I tried wrapping this in a script, dint work. I know I can use crontab but thats every minute... am I doing something wrong? or should I have a different approach all together?
Any and all advice is welcome!
TIA
Surely too late for you, but in case someone else finds such a problem: try removing the & from the command invocation.
What happens is that when the command goes to the background (thanks to the &), the parent (init) sees that it exited, and respawns it. Result: a storm of new instantations of your command.
Worse, you mention embedded, so I guess you are using busybox, whose init won't rate-limit the respawning - as would other implementations. So the respawning will only end when the system is out of memory.
inittab is overkill for this. I found out what I need is a process monitor. I found one that is lightweight and effective; it has some good reports of working great out in the field. http://en.wikipedia.org/wiki/Process_control_daemon
Using this would entail configuring this daemon to start and monitor your Node.js application for you.

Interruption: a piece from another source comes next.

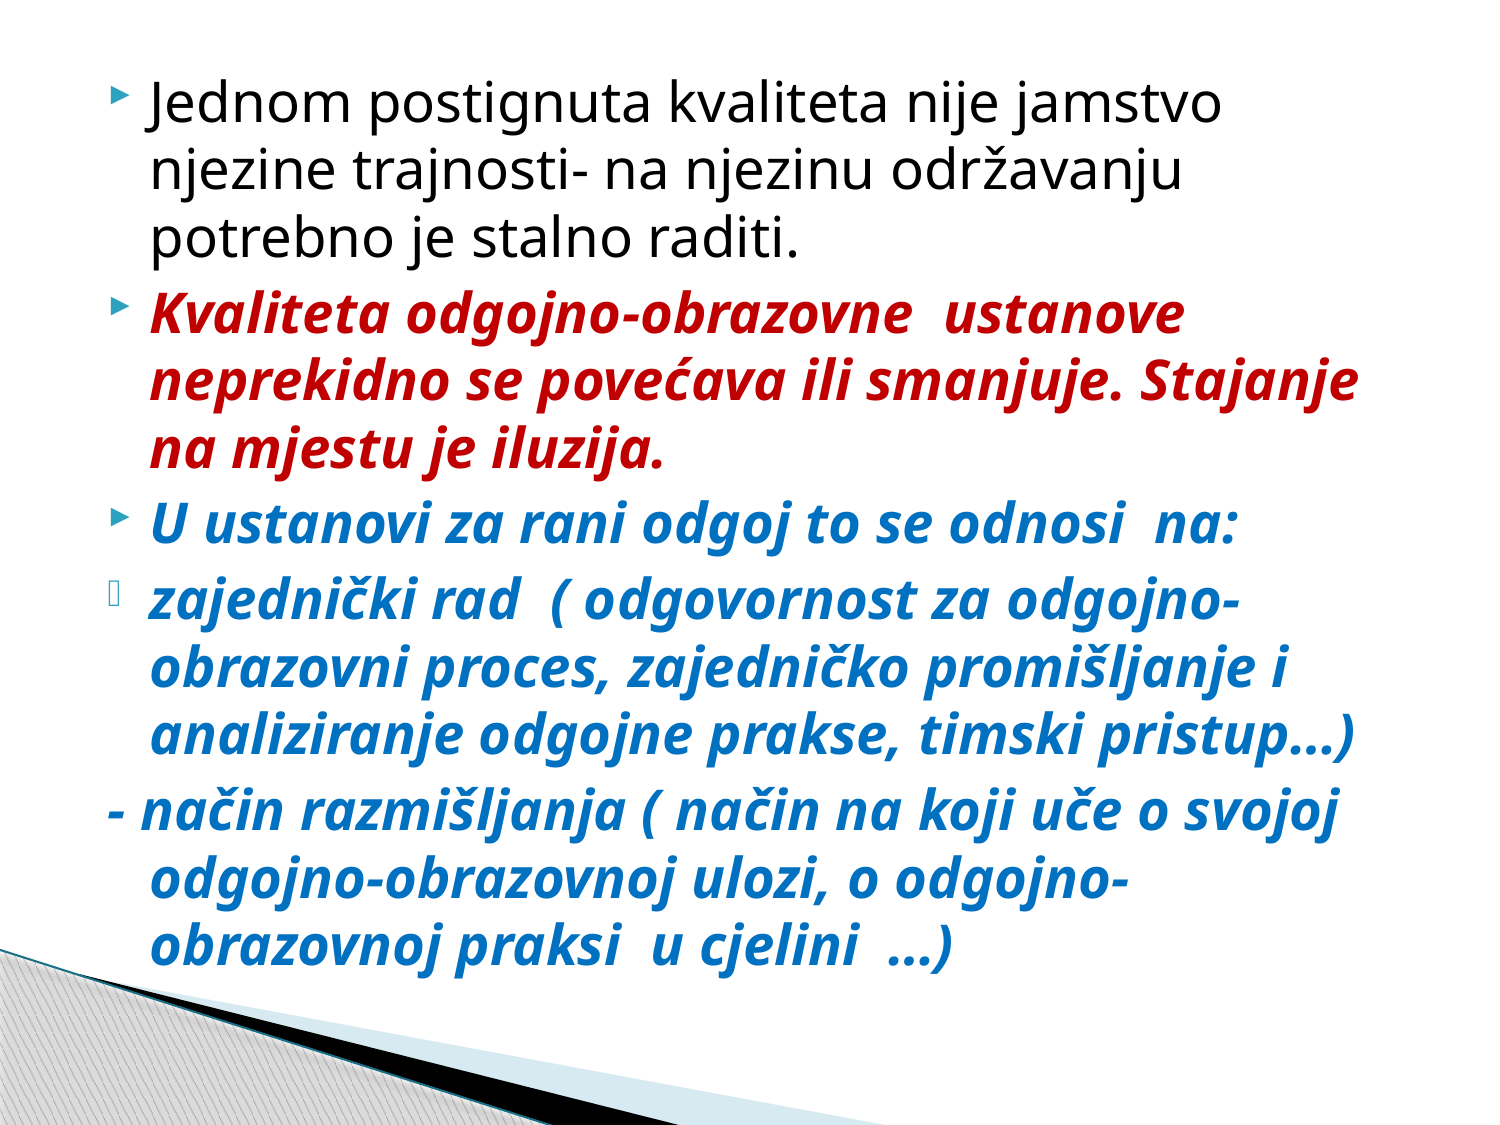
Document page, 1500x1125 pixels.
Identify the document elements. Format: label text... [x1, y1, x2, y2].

list Jednom postignuta kvaliteta nije jamstvo njezine trajnosti- na njezinu održavanju potrebno je stalno raditi. Kvaliteta odgojno-obrazovne ustanove neprekidno se povećava ili smanjuje. Stajanje na mjestu je iluzija. U ustanovi za rani odgoj to se odnosi na: zajednički rad ( odgovornost za odgojno-obrazovni proces, zajedničko promišljanje i analiziranje odgojne prakse, timski pristup…) - način razmišljanja ( način na koji uče o svojoj odgojno-obrazovnoj ulozi, o odgojno-obrazovnoj praksi u cjelini …) [75, 58, 1425, 986]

That is a solution that works from the OS side.
Another way to do it is as follows. So if you are trying to keep Node.js running like I was, there are several modules written meant to keep other Node.js apps running. To mention a couple there are forever and respawn. I chose to use respawn.
This method entails starting one app written in Node.js that uses the respawn module to start and monitor the actual Node.js app you were interested in keeping running anyway.
Of course the downside of this is that if the Node.js engine (V8) goes down altogether then both your monitoring and monitored process will go down with it :-(. But its better than nothing!
PCD would be the ideal option. It would go down probably only if the OS goes down, and if the OS goes down then hope fully one has a watchdog in place to reboot the device/hardware.
Niko